In April 2026, "Oasis" operator Radioactive LLC, led by Randy Michaels, won the rights to use the WKRP call letters in an auction held by Oak City Media, who operates the WKRP intellectual property for use on their station WKRP-LP and had chosen to allow them for use by such method; the company announced their intentions to place the call letters on 97.7 FM, acknowledging their legendary association with the market due to the sitcom WKRP in Cincinnati, and filed with the FCC to officially do so on May 8 of that year; on May 4 at 6 a.m., ahead of the move, after stunting for the previous evening with a loop of the aforementioned sitcom's theme song, the "Oasis" trimulcast officially relaunched with the adoption of the WKRP brand, as "WKRP, The Oasis". The station also hired Gary Sandy, an actor from the original series, to provide imaging for the relaunched format.

====Call sign realignment====
With the introduction of the "WKRP" branding in May 2026, the call signs of the three stations in the "Oasis" trimulcast were realigned as follows:

| Freq. | Location | Call sign before May 2026 | Call sign as of May 2026 |
|---|---|---|---|
| 94.5 | Englewood, Ohio | WYDB | WOXY |
| 97.7 | Mason, Ohio | WOXY | WKRP-FM |
| 106.7 | Williamstown, Kentucky | WNKR | WNKR |

==Programming==

"The Future of Rock and Roll" 97.7 FM years featured several different programs and shows, ranging from format specific blocks of music programming, to handmade advertising spots for sponsors local to the 97.7 FM broadcasting area, to syndicated radio programs that catered to niche listeners.
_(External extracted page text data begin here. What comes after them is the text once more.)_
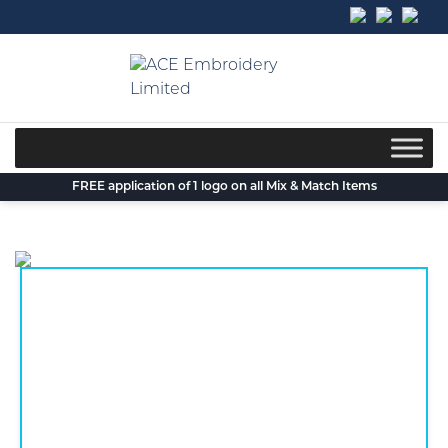
Skip
to
content
FREE application of 1 logo on all Mix & Match Items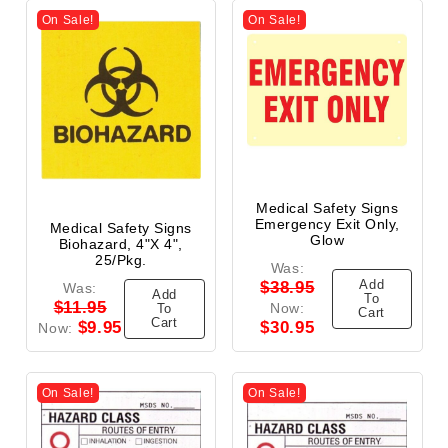
On Sale!
On Sale!
Medical Safety Signs
Emergency Exit Only,
Medical Safety Signs
Glow
Biohazard, 4"x 4",
25/Pkg.
Was:
Add
$38.95
Was:
Add
To
$11.95
Now:
To
Cart
Cart
$9.95
$30.95
Now:
On Sale!
On Sale!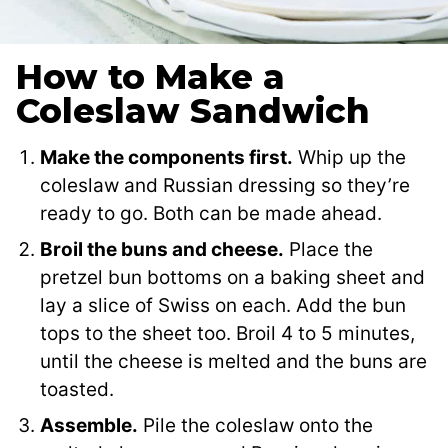
How to Make a
Coleslaw Sandwich
Make the components first.
Whip up the
coleslaw and Russian dressing so they’re
ready to go. Both can be made ahead.
Broil the buns and cheese.
Place the
pretzel bun bottoms on a baking sheet and
lay a slice of Swiss on each. Add the bun
tops to the sheet too. Broil 4 to 5 minutes,
until the cheese is melted and the buns are
toasted.
Assemble.
Pile the coleslaw onto the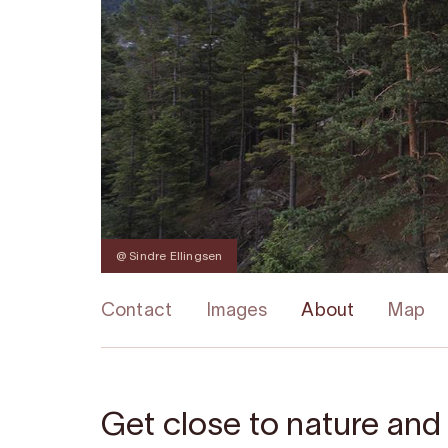
@ Sindre Ellingsen
Contact
Images
About
Map
Get close to nature and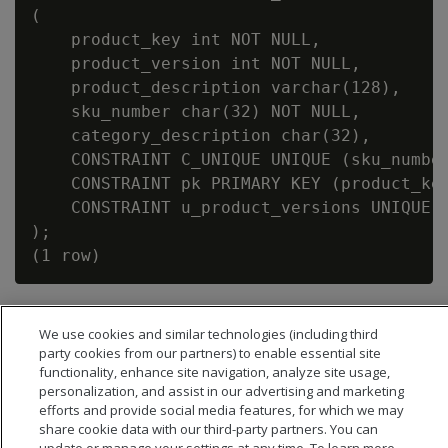
(

    product_key int NOT NULL,

    product_version int NOT NULL,

    product_description varchar(128),

    sku_number char(32) NOT NULL,

    category_description char(32),

    CONSTRAINT C_UNIQUE UNIQUE (sku_number
    CONSTRAINT pk PRIMARY KEY (product_key
    CONSTRAINT u_product_versions UNIQUE (
);

We use cookies and similar technologies (including third
party cookies from our partners) to enable essential site
functionality, enhance site navigation, analyze site usage,
personalization, and assist in our advertising and marketing
efforts and provide social media features, for which we may
share cookie data with our third-party partners. You can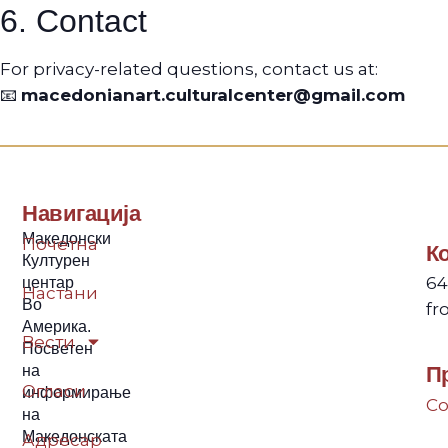
6. Contact
For privacy-related questions, contact us at:
📧
macedonianart.culturalcenter@gmail.com
Навигација
Македонски
Почетна
К
Културен
64
центар
Настани
Во
fr
Америка.
Вести
Посветен
на
П
Огласи
информирање
Co
на
Македонската
Адресар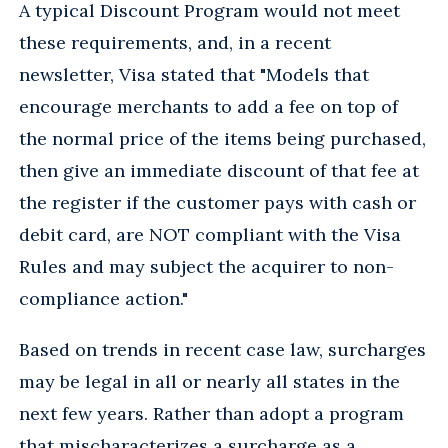
A typical Discount Program would not meet
these requirements, and, in a recent
newsletter, Visa stated that "Models that
encourage merchants to add a fee on top of
the normal price of the items being purchased,
then give an immediate discount of that fee at
the register if the customer pays with cash or
debit card, are NOT compliant with the Visa
Rules and may subject the acquirer to non-
compliance action."
Based on trends in recent case law, surcharges
may be legal in all or nearly all states in the
next few years. Rather than adopt a program
that mischaracterizes a surcharge as a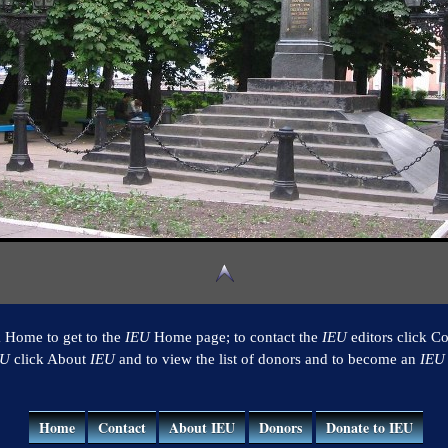
k Home to get to the
IEU
Home page; to contact the
IEU
editors click Co
EU
click About
IEU
and to view the list of donors and to become an
IEU
Home
Contact
About IEU
Donors
Donate to IEU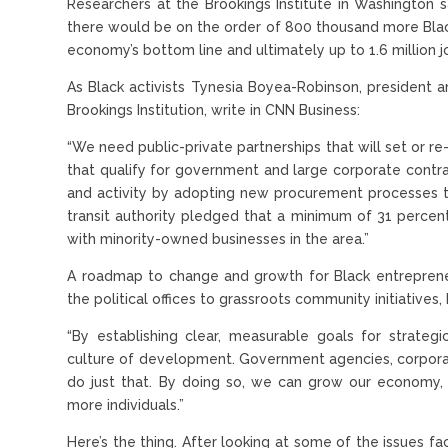
Researchers at the Brookings Institute in Washington sa
there would be on the order of 800 thousand more Black 
economy’s bottom line and ultimately up to 1.6 million 
As Black activists Tynesia Boyea-Robinson, president 
Brookings Institution, write in CNN Business:
“We need public-private partnerships that will set or r
that qualify for government and large corporate cont
and activity by adopting new procurement processes tha
transit authority pledged that a minimum of 31 percent
with minority-owned businesses in the area.”
A roadmap to change and growth for Black entreprene
the political offices to grassroots community initiative
“By establishing clear, measurable goals for strateg
culture of development. Government agencies, corporat
do just that. By doing so, we can grow our economy,
more individuals.”
Here’s the thing. After looking at some of the issues fac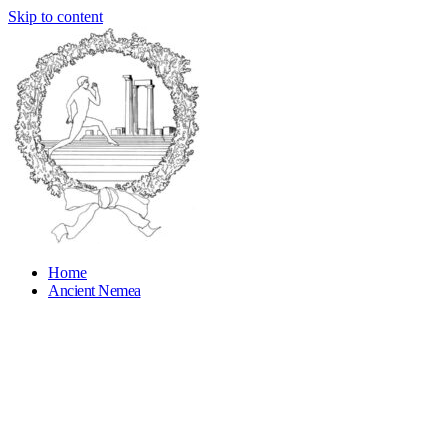
Skip to content
Home
Ancient Nemea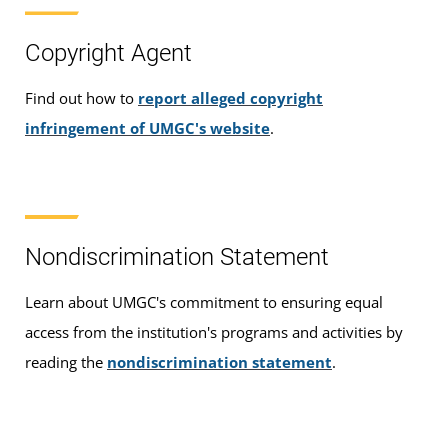
Copyright Agent
Find out how to
report alleged copyright
infringement of UMGC's website
.
Nondiscrimination Statement
Learn about UMGC's commitment to ensuring equal
access from the institution's programs and activities by
reading the
nondiscrimination statement
.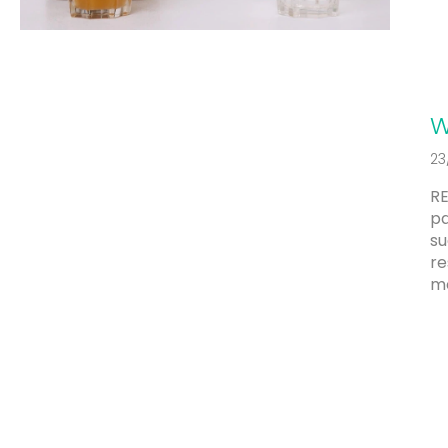
c
l
e
s
W
23
RE
pa
su
re
me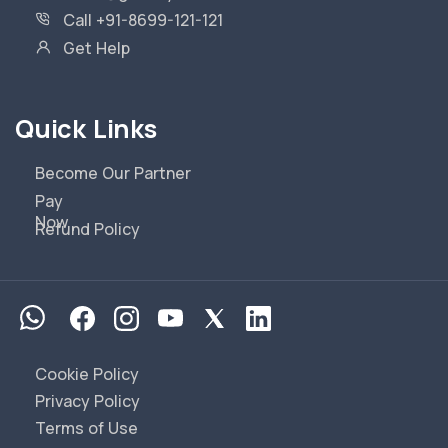
Call +91-8699-121-121
Get Help
Quick Links
Become Our Partner
Pay
Now
Refund Policy
Cookie Policy
Privacy Policy
Terms of Use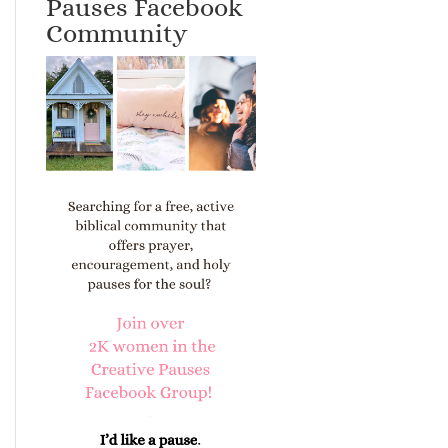
Pauses Facebook
Community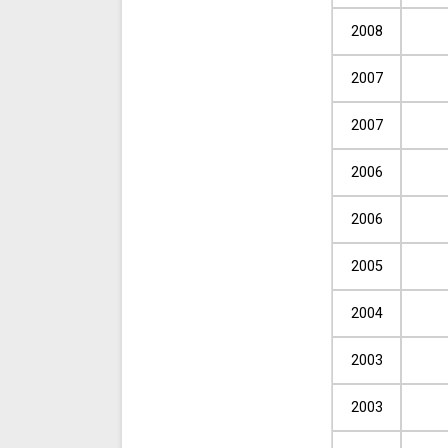
2008
2007
2007
2006
2006
2005
2004
2003
2003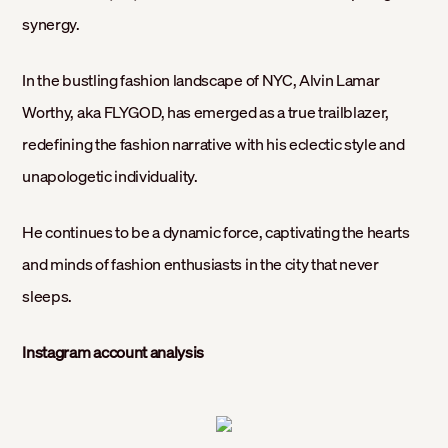
synergy.
In the bustling fashion landscape of NYC, Alvin Lamar
Worthy, aka FLYGOD, has emerged as a true trailblazer,
redefining the fashion narrative with his eclectic style and
unapologetic individuality.
He continues to be a dynamic force, captivating the hearts
and minds of fashion enthusiasts in the city that never
sleeps.
Instagram account analysis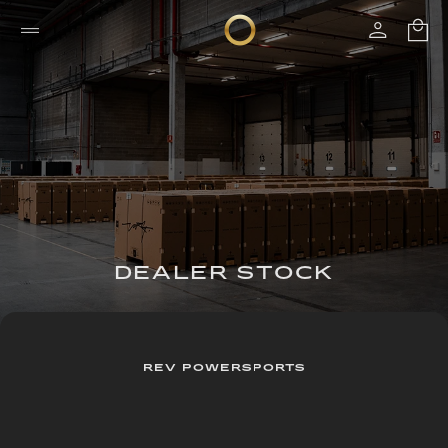
DEALER STOCK
REV POWERSPORTS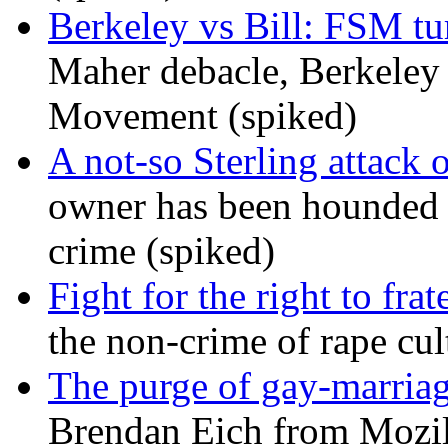
Berkeley vs Bill: FSM tur
Maher debacle, Berkeley
Movement (spiked)
A not-so Sterling attack 
owner has been hounded 
crime (spiked)
Fight for the right to frat
the non-crime of rape cul
The purge of gay-marriag
Brendan Eich from Mozill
This incomplete list details a few of these programs.

- Modern Rock 500: One enduring staple of WOXY's broadcast was the Modern Rock 500 countdown, which took place every Memorial Day Weekend. The station played back what songs the listeners voted as the 500 best songs in its history over the course of three days. The Modern Rock 500 continued through the station's transition to Internet-only play. [Which was revived in 2023 with many WOXY alums by Cincinnati's Inhailer Radio.]
- AirChexx: A daily spotlight on two different up-and-coming bands not yet featured on the regular playlist.
- 97X-trabeats: Music showcase featuring dance and electronica music.
- Local Lixx: A weeknight show that featured a sampling of Cincinnati and Dayton, OH area musicians and bands. This show continued on and off as the station went internet-only.
- Planet X: Weekdays overnight, 1984–1989. A thematic mix of various geographical scenes (Boston, Minneapolis, Australia, New Zealand) and subgenres (Hardcore, Oi, No Wave, Surf, Swamp, Glam, Thrash, Punk Rock).
- British Exports: A three-hour Saturday morning show that featured alternative rock from the United Kingdom.
- What's Happening Weekend Report: Another highlight was the What's Happening Weekend Report, a prerecorded message that played throughout the week and highlighted local events, incoming concerts, and the occasional event on a broader scene (national and international events outside of the region).
- Free Music Break: Named for its sponsor at the time (for example, Papa John's Free Music Break) was a nightly call-in contest in which the 5th caller could win a CD and prize donated by the sponsor. A two-week moratorium was asked of the winner before competing again to give others a chance to win.
- Handmade Advertising: The station ran a number of unique advertisements. Local advertisers had the typical low-budget but yet targeted audio advertisements. One memorable ad that ran on WOXY was the "Rock 'n' Roll Grocer", which featured the chorus of The Ramones song "Rock 'n' Roll High School", with the comically flat voice of local grocery store owner Frank Eavey saying the word "grocer" dubbed over "high school". Similar ads for Jungle Jim's were common.
- Putting the 'Gee' in Ecology PSAs: WOXY also featured "Putting the 'Gee' in Ecology," a series of public service announcements that provided helpful instruction on how to conserve energy and preserve resources for the individual listener. Such suggestions as putting a lid on a pot of water to quicken boil time and sundrying laundry provided common sense alternatives to wasteful consumption that was unique from the "reduce, reuse, recycle" refrain.
- Gridlox the sound of the underground came on Sunday nights.